- What you are asked to do -
Nothing after the line containing "66: (294, 193)" belongs in the answer; write out exactly every line from the start of the material up to it, including it.
=== Materials provided ===
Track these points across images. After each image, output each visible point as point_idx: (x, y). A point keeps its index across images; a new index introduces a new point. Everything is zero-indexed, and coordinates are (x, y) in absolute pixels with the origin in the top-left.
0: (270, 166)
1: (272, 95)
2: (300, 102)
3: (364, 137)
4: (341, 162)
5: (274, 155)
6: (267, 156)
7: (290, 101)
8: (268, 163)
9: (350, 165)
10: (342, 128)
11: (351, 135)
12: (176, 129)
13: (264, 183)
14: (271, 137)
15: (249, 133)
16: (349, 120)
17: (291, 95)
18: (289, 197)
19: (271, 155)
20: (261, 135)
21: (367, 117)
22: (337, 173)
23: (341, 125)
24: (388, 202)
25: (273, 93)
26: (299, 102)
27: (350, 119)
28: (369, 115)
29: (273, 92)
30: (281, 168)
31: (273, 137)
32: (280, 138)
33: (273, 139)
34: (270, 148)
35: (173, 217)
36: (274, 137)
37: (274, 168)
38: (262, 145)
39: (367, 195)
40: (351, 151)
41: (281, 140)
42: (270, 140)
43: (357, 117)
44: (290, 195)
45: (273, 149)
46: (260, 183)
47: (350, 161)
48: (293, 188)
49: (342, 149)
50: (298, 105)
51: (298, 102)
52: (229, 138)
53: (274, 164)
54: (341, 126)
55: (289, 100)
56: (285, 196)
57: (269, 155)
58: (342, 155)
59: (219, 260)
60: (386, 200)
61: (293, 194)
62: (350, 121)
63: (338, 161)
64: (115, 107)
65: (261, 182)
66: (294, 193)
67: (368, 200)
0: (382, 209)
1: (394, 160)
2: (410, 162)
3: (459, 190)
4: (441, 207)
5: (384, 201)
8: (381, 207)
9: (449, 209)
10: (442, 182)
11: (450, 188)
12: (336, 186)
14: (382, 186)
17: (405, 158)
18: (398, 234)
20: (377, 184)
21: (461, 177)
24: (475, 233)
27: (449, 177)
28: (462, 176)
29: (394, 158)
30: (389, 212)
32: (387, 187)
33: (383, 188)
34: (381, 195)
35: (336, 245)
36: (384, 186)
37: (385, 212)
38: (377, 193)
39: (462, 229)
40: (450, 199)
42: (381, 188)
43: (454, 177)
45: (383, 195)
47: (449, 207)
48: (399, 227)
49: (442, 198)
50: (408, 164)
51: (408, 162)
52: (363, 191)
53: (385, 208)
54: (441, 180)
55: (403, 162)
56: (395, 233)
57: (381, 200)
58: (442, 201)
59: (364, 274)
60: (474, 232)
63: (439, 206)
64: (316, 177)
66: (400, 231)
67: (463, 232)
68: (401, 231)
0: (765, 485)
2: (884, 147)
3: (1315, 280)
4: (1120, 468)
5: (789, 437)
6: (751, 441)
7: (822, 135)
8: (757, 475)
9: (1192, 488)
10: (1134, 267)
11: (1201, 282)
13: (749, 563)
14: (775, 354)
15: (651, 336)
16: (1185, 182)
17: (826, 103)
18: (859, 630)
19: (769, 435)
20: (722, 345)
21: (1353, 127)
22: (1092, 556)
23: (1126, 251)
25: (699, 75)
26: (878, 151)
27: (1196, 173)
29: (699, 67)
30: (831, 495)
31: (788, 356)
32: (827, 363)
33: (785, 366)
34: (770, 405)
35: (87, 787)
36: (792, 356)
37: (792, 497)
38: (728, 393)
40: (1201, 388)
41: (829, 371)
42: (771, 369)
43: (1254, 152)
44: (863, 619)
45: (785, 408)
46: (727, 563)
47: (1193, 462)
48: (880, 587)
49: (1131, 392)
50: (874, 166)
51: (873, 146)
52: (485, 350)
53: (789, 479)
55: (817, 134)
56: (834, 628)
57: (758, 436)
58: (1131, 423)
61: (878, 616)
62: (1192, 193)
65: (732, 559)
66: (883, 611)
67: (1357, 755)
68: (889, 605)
===
- Result for this exercise -
Track these points across images. After each image, output each visible point as point_idx: (x, y). A point keeps its index across images; a new index introduces a new point. Everything is zero-indexed, and coordinates are (x, y) in absolute pixels with the origin in the top-left.
0: (270, 166)
1: (272, 95)
2: (300, 102)
3: (364, 137)
4: (341, 162)
5: (274, 155)
6: (267, 156)
7: (290, 101)
8: (268, 163)
9: (350, 165)
10: (342, 128)
11: (351, 135)
12: (176, 129)
13: (264, 183)
14: (271, 137)
15: (249, 133)
16: (349, 120)
17: (291, 95)
18: (289, 197)
19: (271, 155)
20: (261, 135)
21: (367, 117)
22: (337, 173)
23: (341, 125)
24: (388, 202)
25: (273, 93)
26: (299, 102)
27: (350, 119)
28: (369, 115)
29: (273, 92)
30: (281, 168)
31: (273, 137)
32: (280, 138)
33: (273, 139)
34: (270, 148)
35: (173, 217)
36: (274, 137)
37: (274, 168)
38: (262, 145)
39: (367, 195)
40: (351, 151)
41: (281, 140)
42: (270, 140)
43: (357, 117)
44: (290, 195)
45: (273, 149)
46: (260, 183)
47: (350, 161)
48: (293, 188)
49: (342, 149)
50: (298, 105)
51: (298, 102)
52: (229, 138)
53: (274, 164)
54: (341, 126)
55: (289, 100)
56: (285, 196)
57: (269, 155)
58: (342, 155)
59: (219, 260)
60: (386, 200)
61: (293, 194)
62: (350, 121)
63: (338, 161)
64: (115, 107)
65: (261, 182)
66: (294, 193)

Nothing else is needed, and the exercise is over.